Talking about "regulating" a "market" I think just confuses the matter of net nuetrality, as it isn't a market we're talking about then, but the land the market sits on, all of which happens to be owned by the membership of the National Cable and Telecommunications Association.

May 31, 2006 8:17 PM  
Blogger Kevin Carson said...

Nice post, Adam. That Fitzpatrick bill is especially frightening. As you say, it would amount to corporate/government enclosure of the internet for those relying on public computers in schools and libraries. If all sites open to reader-provided content are blocked, what's left will consist mainly of institutional websites.

June 01, 2006 11:11 AM  
Blogger Kevin Carson said...

Jim,

Thanks for all the links.

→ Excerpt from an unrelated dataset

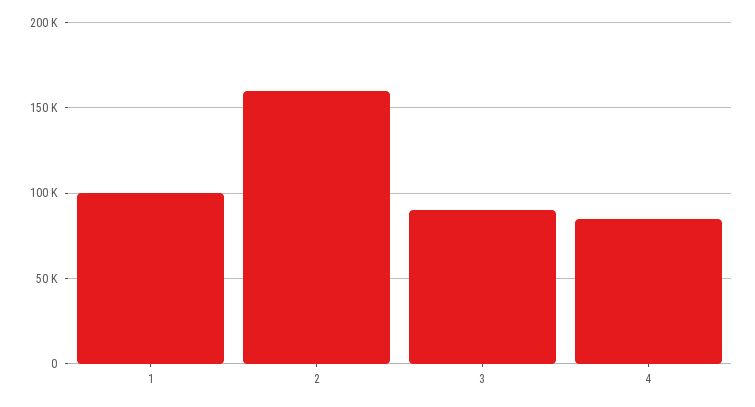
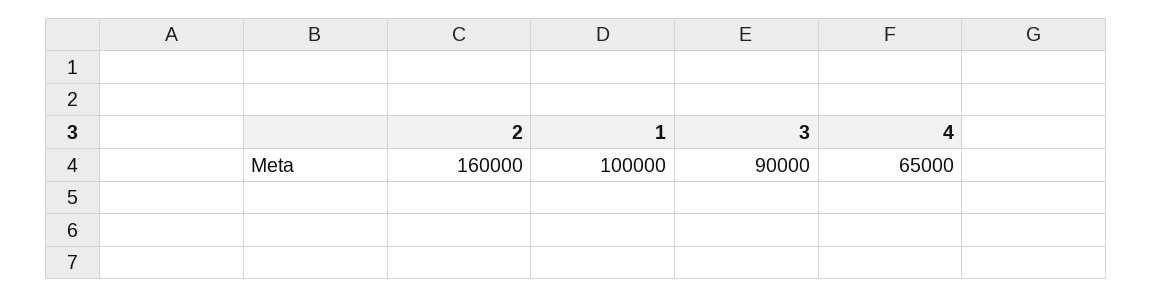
4: 85000 -> 65000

I appreciate your explaining the distinction between forbidding telecos to deny competitor access to their "last-mile" networks, and forbidding them to charge for different levels of service.

I especially like this explanation of why the former is justified: "...the telcos were given free rights-of-way to build their networks, were given monopoly status for local telephony status, and received huge tax breaks and subsidies in the form of universal service fees collected from long distance providers; this form of public funding justified the common carriage requirements that made them allow their networks to be used by other players that compete with them."

Actually, it makes me wonder if the extent of state involvement in building these local networks doesn't put them in the same class as Boeing and McDonnell-Douglas, for the purposes discussed in Rothbard's "Confiscation and the Homesteading Principle": that is, treating them as quasi-state property to be homesteaded by consumer cooperatives.

June 01, 2006 11:21 AM  
Blogger Kevin Carson said...

More generally, the variety of well-informed (yet disagreeing) comments here has reinforced my earlier suspicion that I'm getting in over my head. Thanks to all for contributing.

Buermann, thanks for your insights on the pro-neutrality side of the debate. Thanks especially for pointing out that there's a lot of self-serving corporate lobbying on both sides of the debate.

Adam, I suspect that some of these lurkers who have just signed up to comment are actually part of the comment spam Jim Lippard mentioned.

June 01, 2006 11:29 AM  
Blogger Lippard said...

Buermann wrote: "Packet neutrality has only been called into serious question since a June 2005 Supreme Court ruling [NATIONAL CABLE & TELECOMMUNICATIONS ASSN. V.BRAND X INTERNET SERVICES] that internet service was an information service rather than a telecommunications service (as all carriers over phone lines get equal service, so too did all internet carriers - google, kevin - get equal service: this was the way of ensuring market access to competitors with the Bells and market access for smaller ISPs, who are dependent on the bigger companies up the pipe - no longer the case in principle as it wasn't for some time in fact). Thus did the courts re-regulate the market by dictate."

This is not factually correct. Brand X did not result in a decision that Internet was classified as an information service--Internet has always been classified as an information service. Brand X was an attempt by Brand X Internet to get the FCC to regulate cable companies the way it regulated the telcos, and require them to open up their last-mile networks to common carriage, the way that the telcos were forced to allow third-party DSL providers to use their lines. Brand X lost the case, and cable maintained the status it has always had, as a private, contract carrier (not a common carrier). The telcos then argued that it is now time that they be treated the same with respect to DSL, and the FCC agreed--that status changes next year.

There has *never* been regulation of Internet services (as opposed to regulation of the telco wires), nor regulation of Internet interconnection agreements (apart from standard contract law and antitrust). When third-party DSL providers use telco wires, they do *not* interconnect Internet services with the telcos--companies like Covad and Speakeasy contract with Internet backbone providers to get connections to the Internet, and contract with the telcos to get the access circuits from the customers to their facilities.